Salvador Dalí Made Jewelry That Could Turn You into a Surrealist Artwork
It was 1941, and Salvador Dalí was in the midst of an extended stay at a Virginia plantation owned by wealthy American arts patron Caresse Crosby. He had invited Duke Fulco di Verdura—an up-and-coming jewelry designer who had made a name for himself working for Coco Chanel and Paul Flato—to visit and discuss a potential collaboration.
Upon his arrival to Hampton Manor, however, the young man was aghast. Rather than the elegant mansion he had imagined, he was welcomed into a desolate ruin lacking both electricity and heat. Dalí greeted him cheerfully amidst the squalor, repeatedly comparing the room to Picasso’s atelier. The young designer was dazed, slowly going numb in the frigid air of the sitting room.
And then, suddenly, everyone began to laugh. Verdura realized it was all an elaborate set-up. The building truly was abandoned; Dalí had spent days outfitting the place to fool him into thinking otherwise. Crosby’s real house, Verdura wrote later, was “the picture of comfort and delight.”
In the end, Verdura described the visit as “a tremendous success.” The pair then began work on a set of jewels that debuted in 1941 at the Julien Levy Gallery alongside new paintings by the Spanish artist. Later that year, the series of five designs went on display at the Museum of Modern Art as part of a joint Dalí-Miró show. Ranging from brooches to a cigarette case to a pillbox, the pieces placed miniature paintings by Dalí within opulent, jeweled settings by Verdura. Perhaps the most striking is the Medusa brooch, which is surrounded by a writhing nest of ruby-eyed, gold snakes.

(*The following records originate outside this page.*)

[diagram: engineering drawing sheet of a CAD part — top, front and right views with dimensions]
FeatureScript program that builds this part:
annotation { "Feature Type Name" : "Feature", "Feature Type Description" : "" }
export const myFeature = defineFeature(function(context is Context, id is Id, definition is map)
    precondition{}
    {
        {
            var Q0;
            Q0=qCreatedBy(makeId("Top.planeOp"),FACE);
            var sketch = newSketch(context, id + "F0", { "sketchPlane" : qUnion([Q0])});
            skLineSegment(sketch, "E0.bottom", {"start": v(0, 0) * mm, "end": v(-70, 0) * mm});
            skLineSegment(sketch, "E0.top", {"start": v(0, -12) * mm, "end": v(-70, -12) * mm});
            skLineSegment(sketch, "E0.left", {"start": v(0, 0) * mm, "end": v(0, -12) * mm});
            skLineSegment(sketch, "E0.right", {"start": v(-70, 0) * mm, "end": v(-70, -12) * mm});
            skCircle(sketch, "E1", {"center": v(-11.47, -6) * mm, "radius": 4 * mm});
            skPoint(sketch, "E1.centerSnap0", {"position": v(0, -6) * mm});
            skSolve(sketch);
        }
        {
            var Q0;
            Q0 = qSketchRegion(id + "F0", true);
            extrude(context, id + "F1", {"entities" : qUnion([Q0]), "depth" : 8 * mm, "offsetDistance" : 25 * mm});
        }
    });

Throughout the 1950s, Dalí dreamed up ever more intricate and fantastical designs. With the help of Argentina-born jeweler Carlos Alemany, who ran a workshop in the St. Regis Hotel, these complicated visions were realized in spectacular fashion. Most were one-offs, crafted from luxurious arrays of sapphires, emeralds, lapis lazuli, or malachite from the Belgian Congo.
Some were even mechanical, like a diamond-encrusted flower whose petals opened and closed or a ruby brooch in the shape of a steadily pulsing heart. A fully articulated starfish made from rows of diamonds, rubies, emeralds, and a single central pearl would go limp when picked up and could then be arranged to cling to a wearer’s arm or hand—or even breast, like one former owner who wore it with an asymmetrical dress.
By this time, Dalí had been expelled from the Surrealist movement. In 1934, he’d been put on “trial” by André Breton, and by the end of the 1940s, his work was no longer included in Surrealist shows. He had instead begun to style himself as an artist in the tradition of the Renaissance masters. In the introduction of a 1959 catalogue of his jewels, Dalí wrote: “Paladin of a new Renaissance, I too refuse to be confined. My art encompasses physics, mathematics, architecture, nuclear science—the psycho-nuclear, the mystico-nuclear—and jewelry—not paint alone.”
As Dalí expert Elliott H. King notes, during these decades “his work became more multifarious, encompassing sculpture, advertising, ballet designs. He was just doing things that were very different from what people expected artists to do.” Critics were not impressed by this range—rather, they viewed Dalí’s new ventures as merely commercial, a sign of his descent into excess and frivolity.
In fact, art historical scholarship ignored the second half of the artist’s life so thoroughly that, initially, King said he simply assumed Dalí had died in 1940. “All of the books in the ’80s and ’90s stopped then,” he explained with a laugh. “I had no idea he kept working for another 40 years.”
Certainly, not all the work completed during Dalí’s later years lives up to the melting clocks and spindly-legged elephants of his masterful early paintings. But the Spanish painter was also increasingly out of step with art-world trends. During the 1940s, New York became fascinated with Jackson Pollock and Abstract Expressionism. “Dalí doing Madonnas and jewelry designs looks so different from anything that the critics and the museums were interested in showcasing at that time,” King said.
But Dali’s later work has seen a resurgence—and a reevaluation—in recent years. In 2010, for example, King curated “Dalí: The Late Work” at the High Museum of Art in Atlanta to considerable acclaim. “People are looking more at his prints, his jewelry designs, even at the advertising ventures and things that he did as precursors to Pop art in the 1960s,” King explained. “His performance-based works are just starting to get a new look. So a lot of the things that he was doing in the ’40s and ’50s are now being seen as cutting-edge and going against the grain in a really interesting way.”
Today, most of Dalí’s jewels reside in the collection of the Dalí Museum in Figueres, Spain. Never one for understatement, the artist summarized his designs like this: “To history, they will prove that objects of pure beauty, without utility but executed marvelously, were appreciated in a time when the primary emphasis appeared to be upon the utilitarian and the material.” Although history probably took longer to recognize these works than Dalí would have liked, his jeweled masterpieces seem poised to finally take their rightful place within the Surrealist’s multifaceted oeuvre.